## ANGEZEIGTER TEXT
# Star Trek Starfleet Command III Patch auf PCGames DVD/CD



## potzblitz (10. Dezember 2008)

Habe heute ein fast unglaubliches Schnäppchen gemacht. Bin in unsere Videotheke auf das Spiel Star Trek Starfleet Command III gestossen und hab es dort für unglaublich *2,- Euro* erworben 
 Fan/ Handelspreis bis 50 Euro!

So jetzt aber mal meine Frage, weiss einer von euch auf welche PC Games evt. Hardware CD/DVD der Patch für das Spiel war (der Beta & DirectX9 Fix) und welchen Patch ich für das deutsche Spiel nehme US(11.1MB) oder UK(13.62MB) 

Finde keine aktive Downloadquelle mehr


----------



## v3rtex (10. Dezember 2008)

Mit dem DX9 Fix könnte ich dir gern aushelfen wenn du nichts finden solltest.
Liegt bei mir auf ner Diskette in der DVD Hülle.


----------



## potzblitz (10. Dezember 2008)

## AUFGABE A
Führe alle Zeilen weiter unten auf, in denen die Zeichenfolge „последовала“ vorkommt, und achte dabei auf Groß- und Kleinschreibung.
Der Forenthread und die Zeilen sind voneinander unabhängiges Material.

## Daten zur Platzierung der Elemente
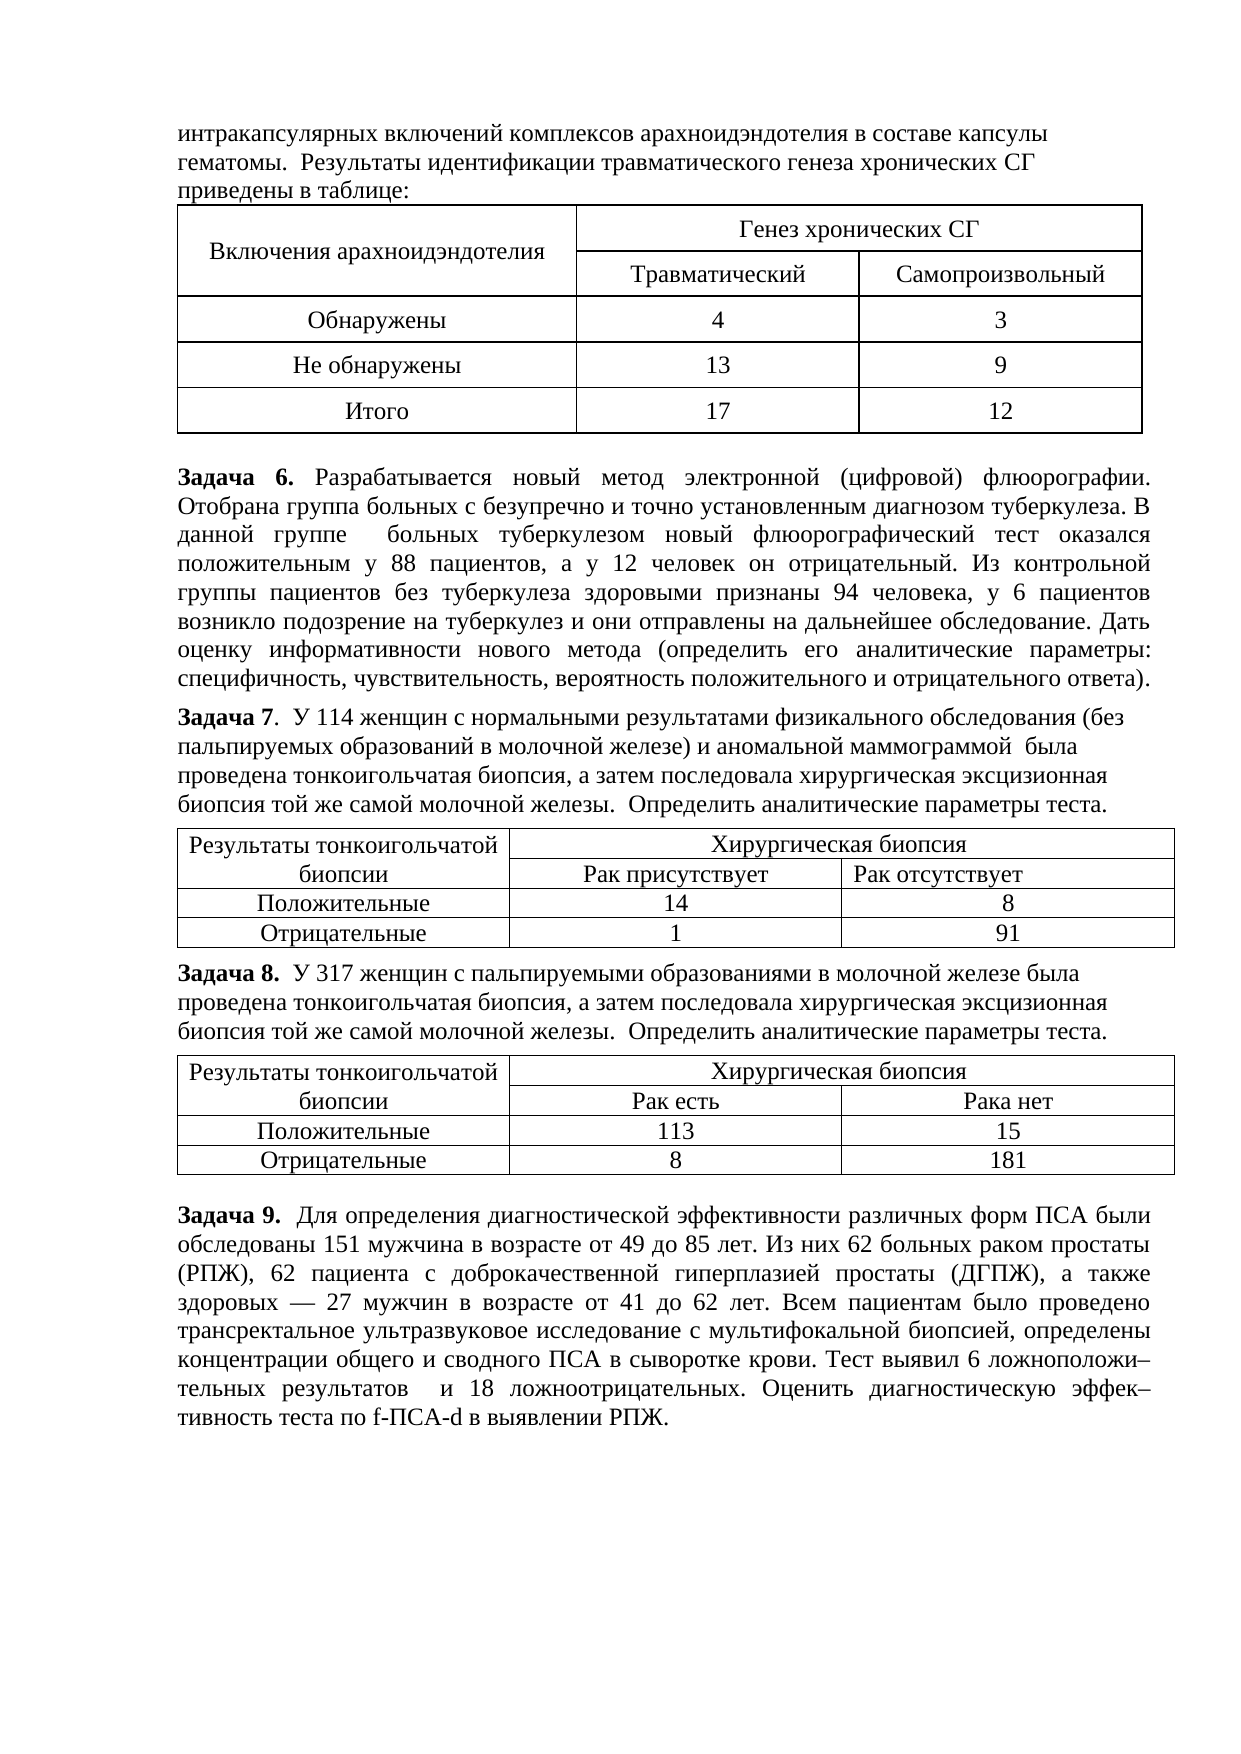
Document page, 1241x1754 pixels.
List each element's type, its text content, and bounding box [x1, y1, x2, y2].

table_cell Рака нет [842, 1086, 1174, 1115]
table_header Результаты тонкоигольчатой биопсии [178, 829, 509, 887]
table_cell Не обнаружены [178, 343, 576, 386]
table_cell 15 [842, 1116, 1174, 1144]
table_cell Положительные [178, 889, 509, 917]
table_cell Положительные [178, 1116, 509, 1144]
table_cell 113 [510, 1116, 841, 1144]
table_cell 17 [577, 388, 858, 432]
text Задача 6. Разрабатывается новый метод электронной (цифровой) флюорографии. Отобрана группа больных с безупречно и точно установленным диагнозом туберкулеза. В данной группе больных туберкулезом новый флюорографический тест оказался положительным у 88 пациентов, а у 12 человек он отрицательный. Из контрольной группы пациентов без туберкулеза здоровыми признаны 94 человека, у 6 пациентов возникло подозрение на туберкулез и они отправлены на дальнейшее обследование. Дать оценку информативности нового метода (определить его аналитические параметры: специфичность, чувствительность, вероятность положительного и отрицательного ответа). [177, 462, 1152, 692]
text Задача 9. Для определения диагностической эффективности различных форм ПСА были обследованы 151 мужчина в возрасте от 49 до 85 лет. Из них 62 больных раком простаты (РПЖ), 62 пациента с доброкачественной гиперплазией простаты (ДГПЖ), а также здоровых — 27 мужчин в возрасте от 41 до 62 лет. Всем пациентам было проведено трансректальное ультразвуковое исследование с мультифокальной биопсией, определены концентрации общего и сводного ПСА в сыворотке крови. Тест выявил 6 ложноположи–тельных результатов и 18 ложноотрицательных. Оценить диагностическую эффек–тивность теста по f-ПСА-d в выявлении РПЖ. [177, 1200, 1152, 1430]
subtitle Задача 8. У 317 женщин с пальпируемыми образованиями в молочной железе была проведена тонкоигольчатая биопсия, а затем последовала хирургическая эксцизионная биопсия той же самой молочной железы. Определить аналитические параметры теста. [177, 958, 1152, 1045]
table_cell Отрицательные [178, 1146, 509, 1174]
table_header Результаты тонкоигольчатой биопсии [178, 1056, 509, 1115]
table_cell Итого [178, 388, 576, 432]
table_header Хирургическая биопсия [510, 1056, 1174, 1085]
table_cell 3 [860, 297, 1141, 341]
table_header Генез хронических СГ [577, 206, 1141, 250]
table_cell 12 [860, 388, 1141, 432]
table_cell Отрицательные [178, 918, 509, 947]
table_cell 9 [860, 343, 1141, 386]
table_cell Рак отсутствует [842, 859, 1174, 887]
table_cell 1 [510, 918, 841, 947]
table_cell 91 [842, 918, 1174, 947]
table_cell 8 [510, 1146, 841, 1174]
table_cell 13 [577, 343, 858, 386]
table_cell 181 [842, 1146, 1174, 1174]
table_header Включения арахноидэндотелия [178, 206, 576, 295]
table_cell 8 [842, 889, 1174, 917]
table_cell 14 [510, 889, 841, 917]
table_cell Самопроизвольный [860, 252, 1141, 295]
table_cell Травматический [577, 252, 858, 295]
table_cell Обнаружены [178, 297, 576, 341]
table_cell Рак присутствует [510, 859, 841, 887]
table_cell Рак есть [510, 1086, 841, 1115]
table_cell 4 [577, 297, 858, 341]
subtitle Задача 7. У 114 женщин с нормальными результатами физикального обследования (без пальпируемых образований в молочной железе) и аномальной маммограммой была проведена тонкоигольчатая биопсия, а затем последовала хирургическая эксцизионная биопсия той же самой молочной железы. Определить аналитические параметры теста. [177, 702, 1152, 817]
text интракапсулярных включений комплексов арахноидэндотелия в составе капсулы гематомы. Результаты идентификации травматического генеза хронических СГ приведены в таблице: [177, 118, 1152, 204]
table_header Хирургическая биопсия [510, 829, 1174, 858]
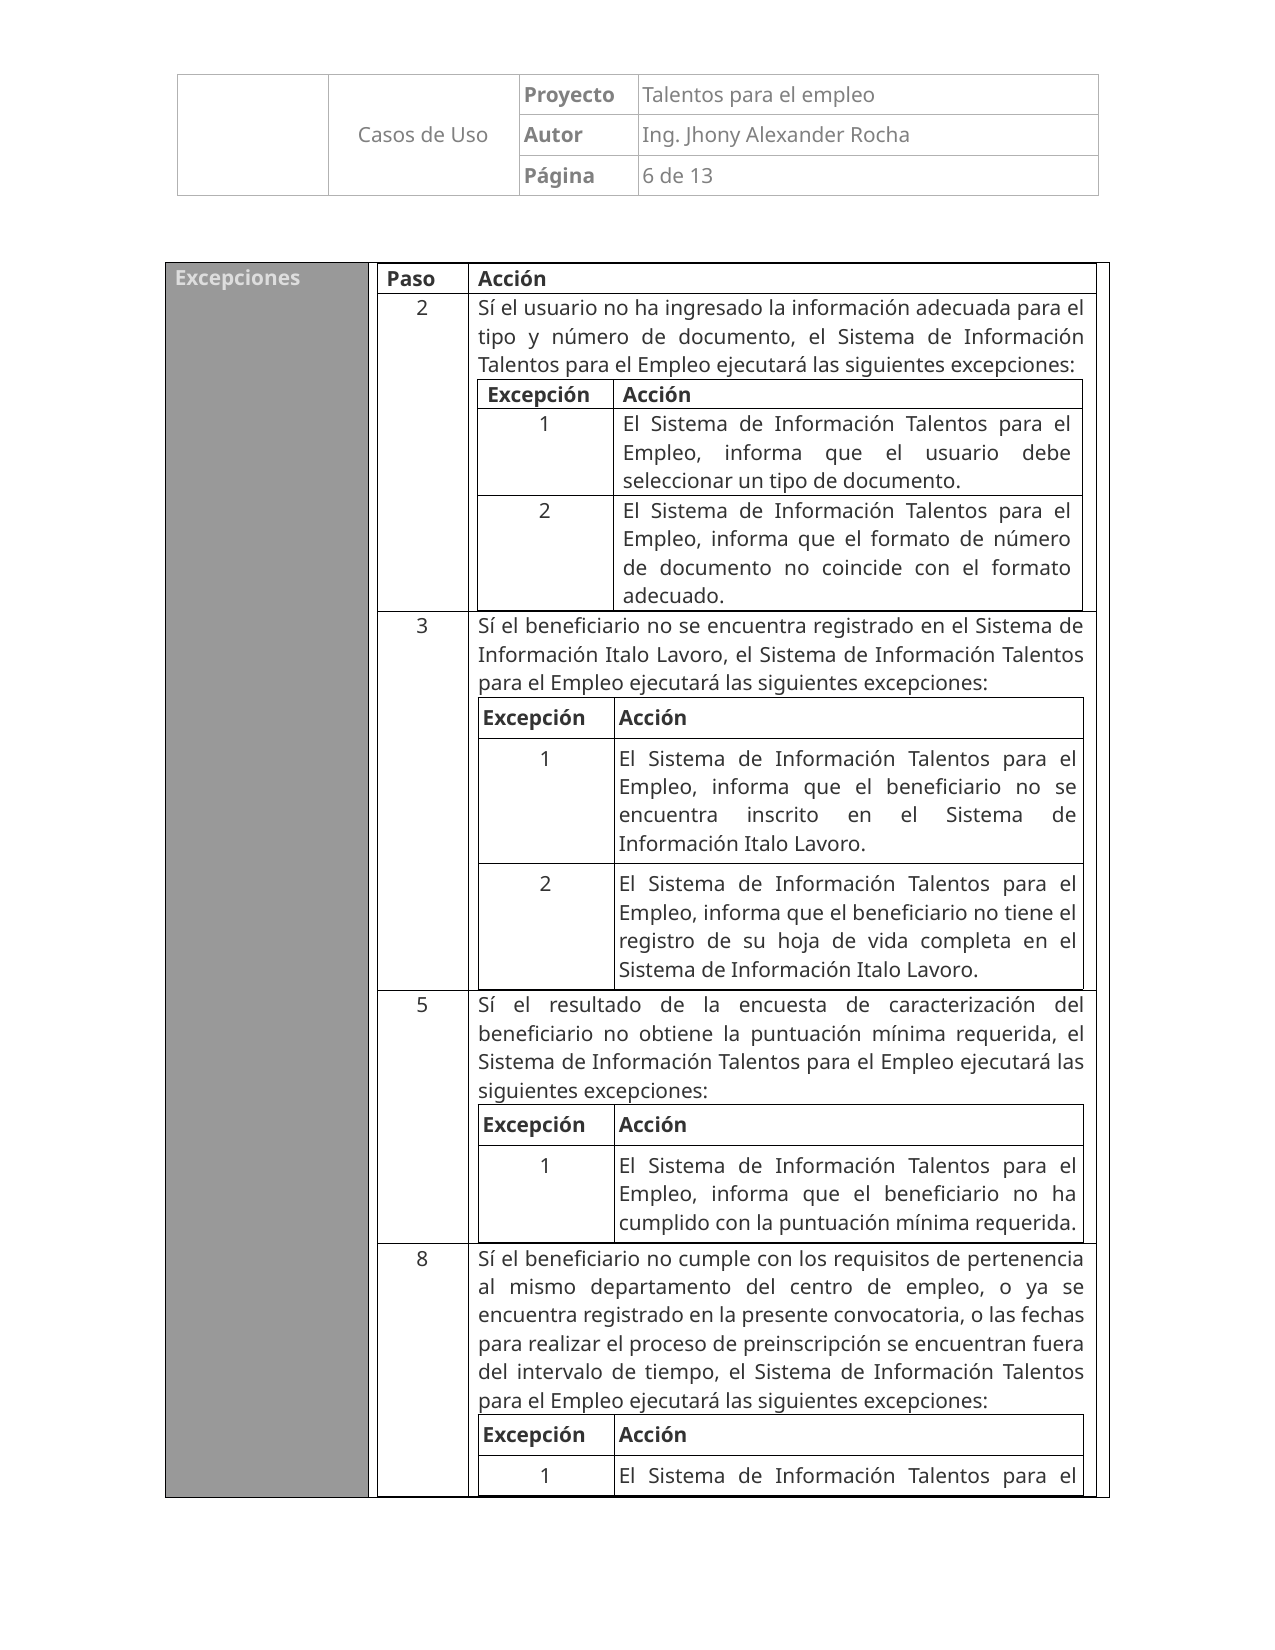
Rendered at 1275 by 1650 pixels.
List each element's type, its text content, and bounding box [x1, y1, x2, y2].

table_header Acción [469, 264, 1096, 292]
table_cell 8 [378, 1244, 468, 1496]
table_cell El Sistema de Información Talentos para el Empleo, informa que el beneficiario no tiene el registro de su hoja de vida completa en el Sistema de Información Italo Lavoro. [615, 864, 1083, 989]
table_cell 2 [479, 864, 614, 989]
table_cell El Sistema de Información Talentos para el Empleo, informa que el beneficiario no se encuentra inscrito en el Sistema de Información Italo Lavoro. [615, 739, 1083, 863]
table_header Paso [378, 264, 468, 292]
table_header Acción [615, 1415, 1083, 1455]
table_header Excepción [479, 698, 614, 737]
table_cell El Sistema de Información Talentos para el Empleo, informa que el formato de número de documento no coincide con el formato adecuado. [614, 496, 1082, 609]
table_cell [1097, 263, 1109, 1497]
table_cell El Sistema de Información Talentos para el Empleo, informa que el usuario debe seleccionar un tipo de documento. [614, 409, 1082, 495]
table_cell 2 [478, 496, 613, 609]
table_header Excepción [479, 1415, 614, 1455]
table_cell 5 [378, 991, 468, 1243]
table_cell El Sistema de Información Talentos para el [615, 1456, 1083, 1495]
table_cell [369, 263, 377, 1497]
table_cell 1 [479, 1146, 614, 1242]
table_cell 1 [478, 409, 613, 495]
table_cell 2 [378, 294, 468, 611]
table_header Excepción [478, 380, 613, 408]
table_cell Sí el beneficiario no cumple con los requisitos de pertenencia al mismo departamento del centro de empleo, o ya se encuentra registrado en la presente convocatoria, o las fechas para realizar el proceso de preinscripción se encuentran fuera del intervalo de tiempo, el Sistema de Información Talentos para el Empleo ejecutará las siguientes excepciones: [469, 1244, 1096, 1496]
table_cell Sí el resultado de la encuesta de caracterización del beneficiario no obtiene la puntuación mínima requerida, el Sistema de Información Talentos para el Empleo ejecutará las siguientes excepciones: [469, 991, 1096, 1243]
table_header Excepción [479, 1105, 614, 1145]
table_cell El Sistema de Información Talentos para el Empleo, informa que el beneficiario no ha cumplido con la puntuación mínima requerida. [615, 1146, 1083, 1242]
table_cell Excepciones [166, 263, 368, 1497]
table_cell 1 [479, 1456, 614, 1495]
table_cell Sí el usuario no ha ingresado la información adecuada para el tipo y número de documento, el Sistema de Información Talentos para el Empleo ejecutará las siguientes excepciones: [469, 294, 1096, 611]
table_header Acción [615, 698, 1083, 737]
table_cell 3 [378, 612, 468, 989]
table_cell 1 [479, 739, 614, 863]
table_header Acción [614, 380, 1082, 408]
table_header Acción [615, 1105, 1083, 1145]
table_cell Sí el beneficiario no se encuentra registrado en el Sistema de Información Italo Lavoro, el Sistema de Información Talentos para el Empleo ejecutará las siguientes excepciones: [469, 612, 1096, 989]
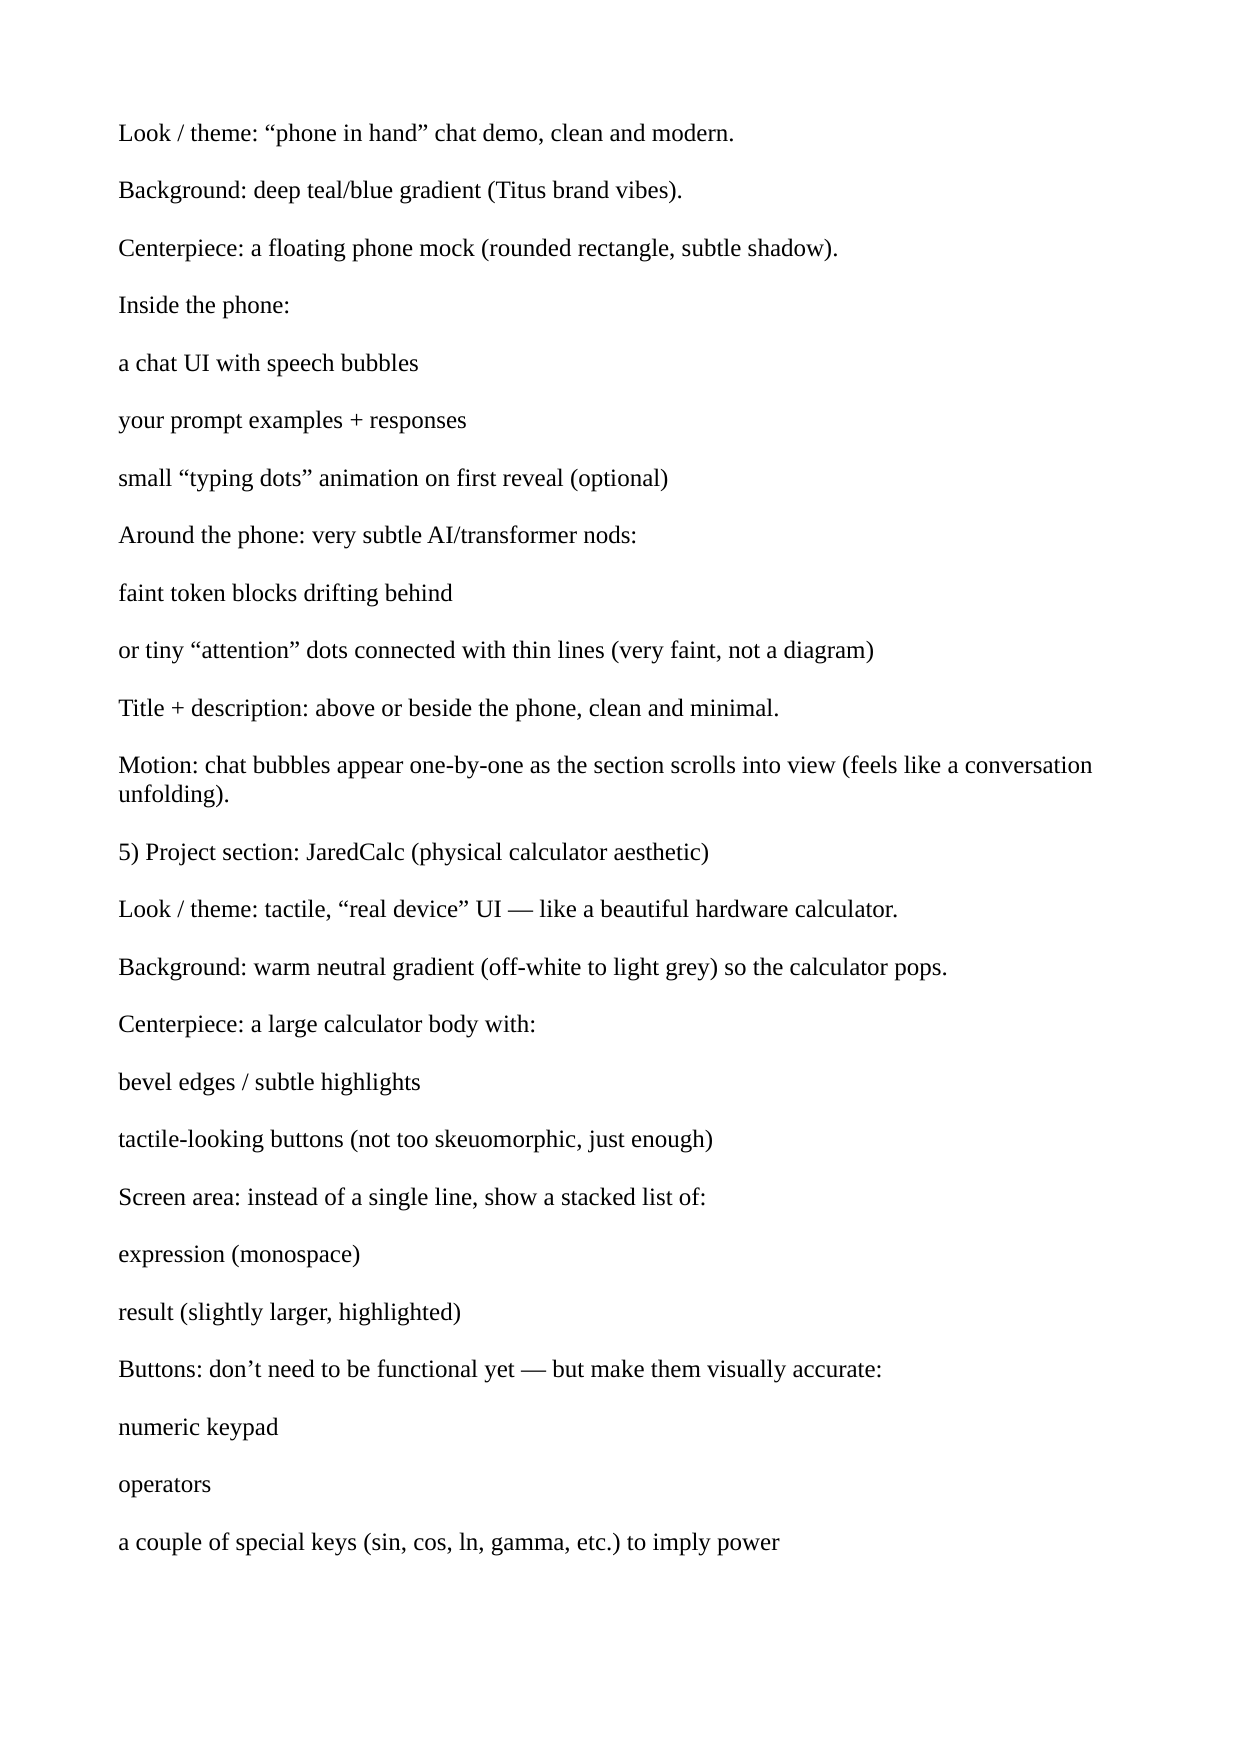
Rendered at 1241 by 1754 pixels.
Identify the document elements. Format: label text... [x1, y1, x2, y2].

## AUFGABE B
Gib den Forenthread zum Patch für Starfleet Command III vollständig und unverändert aus.

## LÖSUNG A
subtitle Задача 8. У 317 женщин с пальпируемыми образованиями в молочной железе была проведена тонкоигольчатая биопсия, а затем последовала хирургическая эксцизионная биопсия той же самой молочной железы. Определить аналитические параметры теста. [177, 958, 1152, 1045]
subtitle Задача 7. У 114 женщин с нормальными результатами физикального обследования (без пальпируемых образований в молочной железе) и аномальной маммограммой была проведена тонкоигольчатая биопсия, а затем последовала хирургическая эксцизионная биопсия той же самой молочной железы. Определить аналитические параметры теста. [177, 702, 1152, 817]

## LÖSUNG B
# Star Trek Starfleet Command III Patch auf PCGames DVD/CD



## potzblitz (10. Dezember 2008)

Habe heute ein fast unglaubliches Schnäppchen gemacht. Bin in unsere Videotheke auf das Spiel Star Trek Starfleet Command III gestossen und hab es dort für unglaublich *2,- Euro* erworben 
 Fan/ Handelspreis bis 50 Euro!

So jetzt aber mal meine Frage, weiss einer von euch auf welche PC Games evt. Hardware CD/DVD der Patch für das Spiel war (der Beta & DirectX9 Fix) und welchen Patch ich für das deutsche Spiel nehme US(11.1MB) oder UK(13.62MB) 

Finde keine aktive Downloadquelle mehr


----------



## v3rtex (10. Dezember 2008)

Mit dem DX9 Fix könnte ich dir gern aushelfen wenn du nichts finden solltest.
Liegt bei mir auf ner Diskette in der DVD Hülle.


----------



## potzblitz (10. Dezember 2008)